> [Trecho de origem]:
☆ ☆ ☆ ☆ ☆

O "periculum in mora" está presente, diante da natural demora de tramitação de uma ação coletiva, a qual oportunizará, sem dúvida, como já vem ocorrendo, o desvio do patrimônio restante, dificultando o ressarcimento dos prejuízos ocorridos e ensejando o nascimento de outros danos maiores aos consumidores.

Cabe lembrar aqui que o direito dos trabalhadores só foram garantidos após a concessão de uma liminar pela Justiça do Trabalho, em uma medida cautelar de arresto, quando a empresa ainda tinha bens disponíveis para dar em garantia, o que não acontece hoje.

Ora, se os direitos dos consumidores são amparados por norma de ordem pública e de interesse social, tanto quanto são os direitos dos trabalhadores, não se justificaria uma proteção liminar tão somente para estes, principalmente se levar em conta a situação da empresa agora é mais caótica do que no momento em que a Justiça Trabalhista concedeu liminar aos trabalhadores, arrestando todos os bens da empresa ré.

Aplica-se aqui, com toda propriedade e por analogia, o previsto no artigo 813 do Código de Processo Civil que dispõe:

"Art. 813 - O arresto tem lugar:

(....);

II - quando o devedor, que tem domicílio:

b) caindo em insolvência, aliena ou tenta alienar bens que possui; contrai ou tenta contrair dívidas extraordinárias; põe ou tenta pôr os seus bens em nome de terceiros; ou comete outro qualquer artifício fraudulento, a fim de frustrar a execução ou lesar credores;

Assim exposta a questão, não resta espaço para argumentos contrários e tendentes a opor-se a liminar a ser pleiteada.

☆ ☆ ☆ ☆ ☆

> [Registros de uma coleção]:
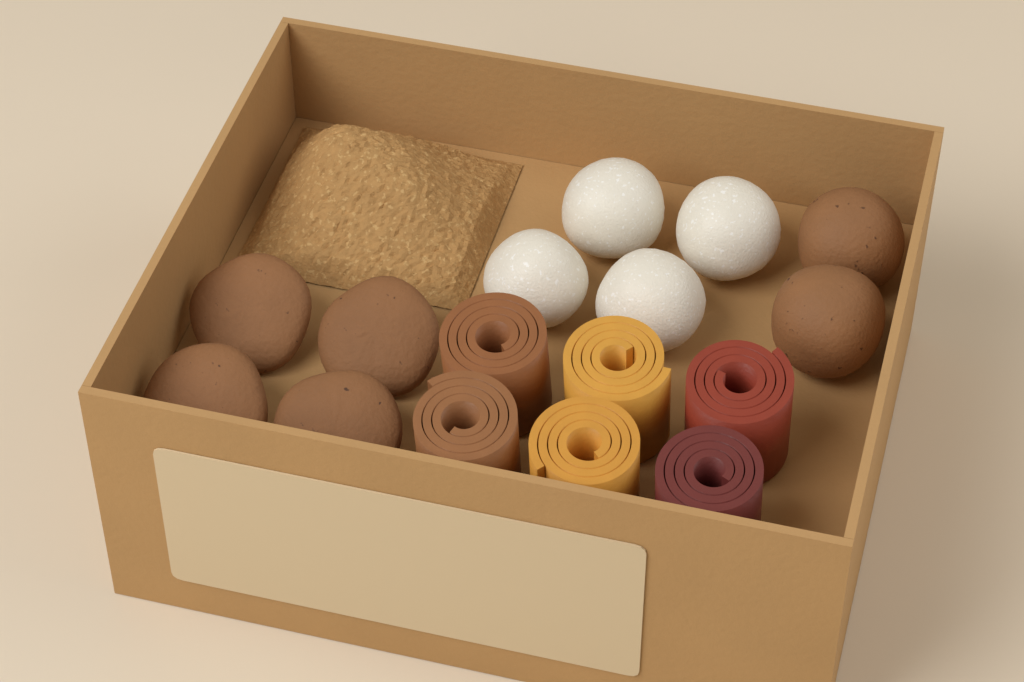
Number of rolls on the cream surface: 6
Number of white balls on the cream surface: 4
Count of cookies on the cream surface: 4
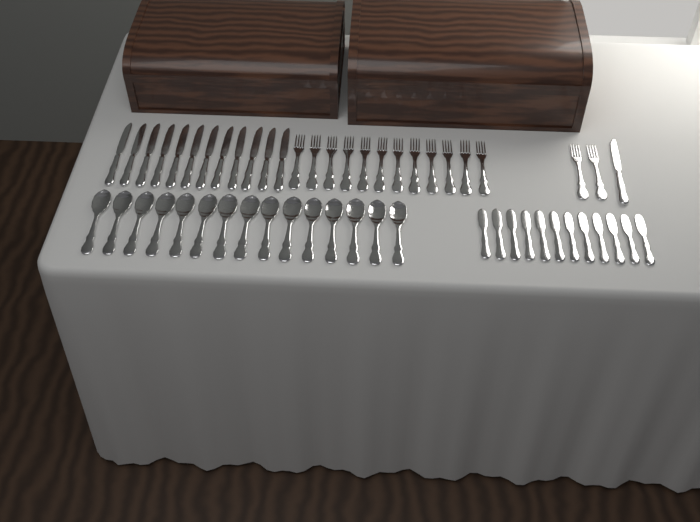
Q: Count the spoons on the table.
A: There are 15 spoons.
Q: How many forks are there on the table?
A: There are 14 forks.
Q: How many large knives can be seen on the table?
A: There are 13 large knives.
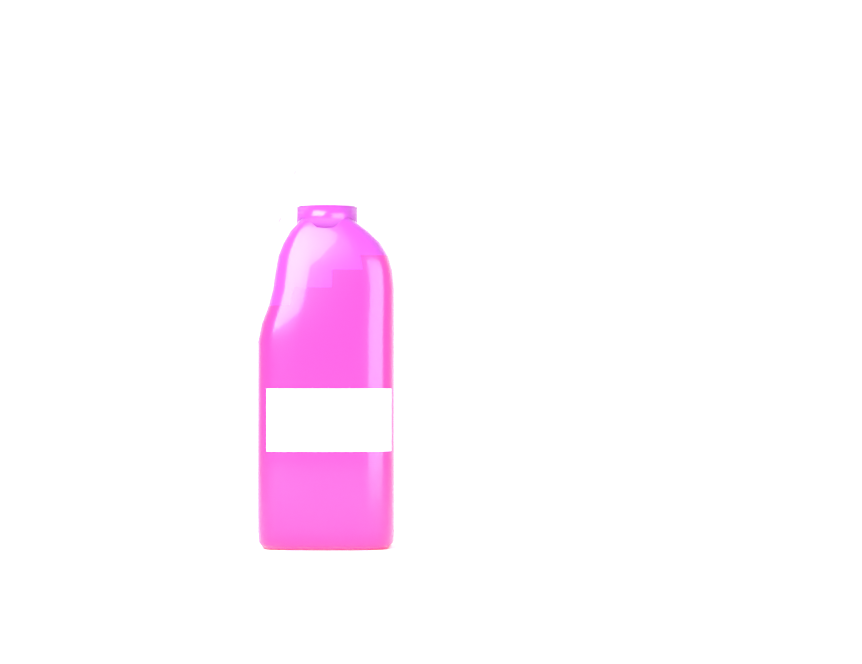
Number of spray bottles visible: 1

☆ ☆ ☆ ☆ ☆

> [Tarefa]:
Por favor, transcreva sem alterações uma parte do trecho sobre o pedido de arresto liminar: comece nas palavras que trazem "Aplica-se aqui, com" e pare logo depois de "a ser pleiteada.".

> [Resposta]:
Aplica-se aqui, com toda propriedade e por analogia, o previsto no artigo 813 do Código de Processo Civil que dispõe:

"Art. 813 - O arresto tem lugar:

(....);

II - quando o devedor, que tem domicílio:

b) caindo em insolvência, aliena ou tenta alienar bens que possui; contrai ou tenta contrair dívidas extraordinárias; põe ou tenta pôr os seus bens em nome de terceiros; ou comete outro qualquer artifício fraudulento, a fim de frustrar a execução ou lesar credores;

Assim exposta a questão, não resta espaço para argumentos contrários e tendentes a opor-se a liminar a ser pleiteada.